The Sword of the Spirit movement, inaugurated by the late Cardinal Hinsley, echoing in as full cooperation as possible with the Religion and Life movement among the Anglican and Free Churches, has opened the eyes of many Protestants, and is leading the field in dispersing existent prejudice against Catholicism. More-over, the Sword of the Spirit, co-operating on all the Social Reforms, will create an amity and understanding that may well influence the predicted and long-awaited Protestant Revival after the War. Then, of course, there is the war. War time, asserts one prominent authority, is nearly always a time for a return to God. That is the basis of the predicted Protestant Revival to follow the War. And we might say, the more intense the struggle, the more far-reaching the revival. If that be true, England’s return to God should be as far-reaching as some think, for few peoples have ever suffered what the British were subjected to earlier in the War. The outstanding work, during this time, by the English Catholics and the Church, will have more influence in drawing converts, perhaps, than any other factor in the whole War.

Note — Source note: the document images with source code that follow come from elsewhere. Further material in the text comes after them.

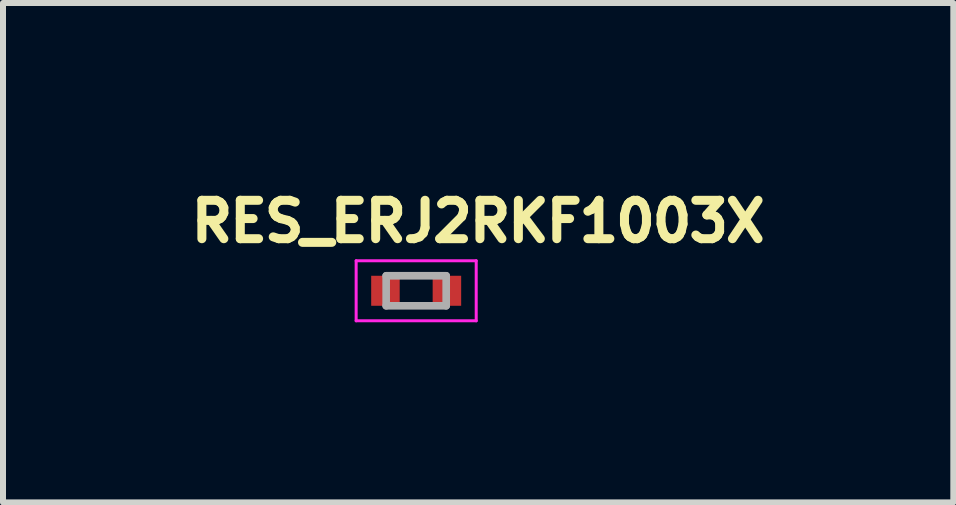
<source format=kicad_pcb>
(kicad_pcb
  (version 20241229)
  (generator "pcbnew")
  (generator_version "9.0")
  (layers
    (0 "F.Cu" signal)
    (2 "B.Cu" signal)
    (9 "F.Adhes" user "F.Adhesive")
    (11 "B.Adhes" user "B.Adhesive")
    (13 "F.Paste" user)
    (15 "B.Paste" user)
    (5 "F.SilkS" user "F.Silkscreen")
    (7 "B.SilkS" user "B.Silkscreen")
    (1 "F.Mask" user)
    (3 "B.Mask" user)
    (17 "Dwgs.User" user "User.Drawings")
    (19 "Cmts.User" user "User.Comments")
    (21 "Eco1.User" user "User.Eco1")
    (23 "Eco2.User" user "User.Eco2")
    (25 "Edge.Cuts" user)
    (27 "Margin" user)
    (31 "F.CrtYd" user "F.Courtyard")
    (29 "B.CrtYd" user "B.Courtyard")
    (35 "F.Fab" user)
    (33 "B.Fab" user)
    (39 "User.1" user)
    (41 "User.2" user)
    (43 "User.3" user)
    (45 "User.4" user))
  (footprint "RES_ERJ2RKF1003X"
    (layer "F.Cu")
    (at 3.883 1.794)
    (property "Reference" "RES_ERJ2RKF1003X" (at 1.032 -1.156 0) (layer "F.SilkS") (effects (font (size 0.64 0.64) (thickness 0.15))))
    (attr smd)
    (fp_line (start -1 -0.5) (end -1 0.5) (stroke (width 0.05) (type solid)) (layer "F.CrtYd"))
    (fp_line (start -1 0.5) (end 1 0.5) (stroke (width 0.05) (type solid)) (layer "F.CrtYd"))
    (fp_line (start 1 -0.5) (end -1 -0.5) (stroke (width 0.05) (type solid)) (layer "F.CrtYd"))
    (fp_line (start 1 0.5) (end 1 -0.5) (stroke (width 0.05) (type solid)) (layer "F.CrtYd"))
    (fp_line (start -0.5 -0.25) (end -0.5 0.25) (stroke (width 0.127) (type solid)) (layer "F.Fab"))
    (fp_line (start -0.5 -0.25) (end 0.5 -0.25) (stroke (width 0.127) (type solid)) (layer "F.Fab"))
    (fp_line (start -0.5 0.25) (end 0.5 0.25) (stroke (width 0.127) (type solid)) (layer "F.Fab"))
    (fp_line (start 0.5 -0.25) (end 0.5 0.25) (stroke (width 0.127) (type solid)) (layer "F.Fab"))
    (pad "1" smd rect (at -0.512 0) (size 0.475 0.5) (layers "F.Cu" "F.Mask" "F.Paste"))
    (pad "2" smd rect (at 0.512 0) (size 0.475 0.5) (layers "F.Cu" "F.Mask" "F.Paste")))
  (gr_rect
    (start -3 -3)
    (end 12.831 5.319)
    (stroke (width 0.1) (type default))
    (fill no)
    (layer "Edge.Cuts")))
</source>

And so, times and circumstances are disposing England very favourably to return to the Faith, which God may deign to send her through the instrumentality of our prayers. Moreover, praying for England is a duty in some way incumbent upon as all, since it is included in the complete spirit of our Holy Founder. It is for England that we say the single “Ave” at the end of night prayers. Recited with devotion, this beautiful petition will not fail to have its effect. In conclusion, let us once again recall Paul’s vision, toward the end of his life, of his children in England. Although diligently questioned as to his vision, Paul would say only that he had seen his children in England: “Mi figli in Inghilterre!” But, as his commentators wisely add, he must have seen more than this solitary fact. Did he see the future conversion of that country for which he had so ardently prayed? Perhaps that vision extended up to the present, and he saw England disposed for another movement toward the Faith of its Fathers, — England once again to become “Mary’s Dower,” to glory in the ages of its Faith!